Google ranks censorship as a trade issue

Google pledged yesterday to reconsider its controversial decision to launch a self-censored web search business in China, if it looked as if the internet was failing to improve freedom of expression in the People's Republic.

And it suggested Western governments should treat state censorship as a "barrier to trade" that can be raised in multinational trade negotiations with China. The company's comments came as it and other powerful technology firms were lambasted by a Congressional sub-committee and accused of being "accomplices" to human rights abuses in China, cravenly submitting to state censorship to maximise their profits.

Executives from Yahoo!, Cisco Systems and Microsoft also appeared before the committee to argue that doing business in China was America's best chance of advancing freedom of expression. The hearing was scheduled in response to growing alarm since the jailing of the Chinese journalist Shi Tao last year. Yahoo! turned over information on the writer's internet account, which led to his jailing for distributing a memo on the Tiananmen Square massacre.

"I simply do not understand how your corporate leadership sleeps at night," the Democrat congressman Tom Lantos told company representatives, saying they had become "willing accomplices in the Chinese suppression apparatus".

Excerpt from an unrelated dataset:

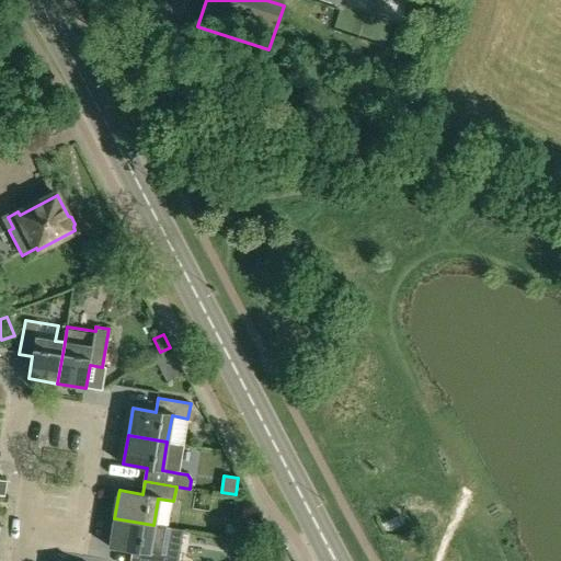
[(114,518),(110,546),(133,550),(130,560),(179,560),(180,558),(165,556),(161,554),(165,527),(153,525),(114,518)]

Google has had its corporate motto - "Do no evil" - repeatedly thrown back in its face after its decision last month to exclude websites containing sensitive political terms from search results through its new Chinese site, Google.cn. "In an imperfect world we had to make an imperfect choice," said Elliot Schrage, Google's vice president for public affairs. He said the company believed its entry to China would make a "meaningful, though imperfect, contribution to the expansion of access to information in China", and would be reconsidered if it did not. It was too early to say Google was "proud" of its decision, he said.

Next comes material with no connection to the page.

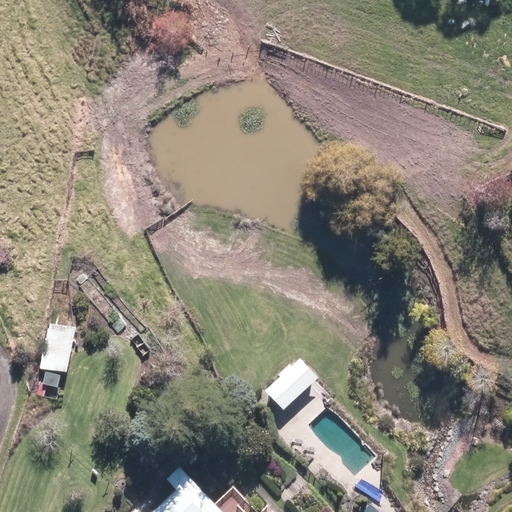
[(74,328),(48,324),(39,369),(66,374),(74,328)]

At 110 million, China has the largest number of internet users after the US and internet companies have been eager to tap this market. However, to do business in China, they argue, they must submit to oppressive local laws.

Jack Krumholtz, associate general counsel at Microsoft, saidno country allowed businesses to decide which local laws they adhere to. The committee was asking, he said, whether US companies should cede this market to others and "would Chinese citizens be better off without access to our services?"

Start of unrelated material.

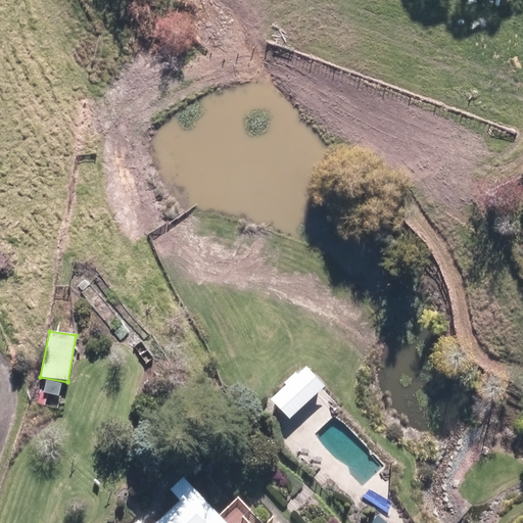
[(141,340),(133,345),(145,364),(153,359),(141,340)]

Mr Shi was convicted for e-mailing comments made in a newspaper staff meeting to a democracy group in New York. His IP internet address was given to Chinese officials by Yahoo! The company said yesterday that governments do not typically explain why they are requesting such information, and Yahoo! did not know Mr Shi's identity or the political nature of the request.

The mounting costs of Google's overseas expansion meant its last results missed Wall Street forecasts, and an article in the magazine Barron's suggested the shares are over-valued by up to 100 per cent. Google shares have lost more than a quarter of their value from their peak.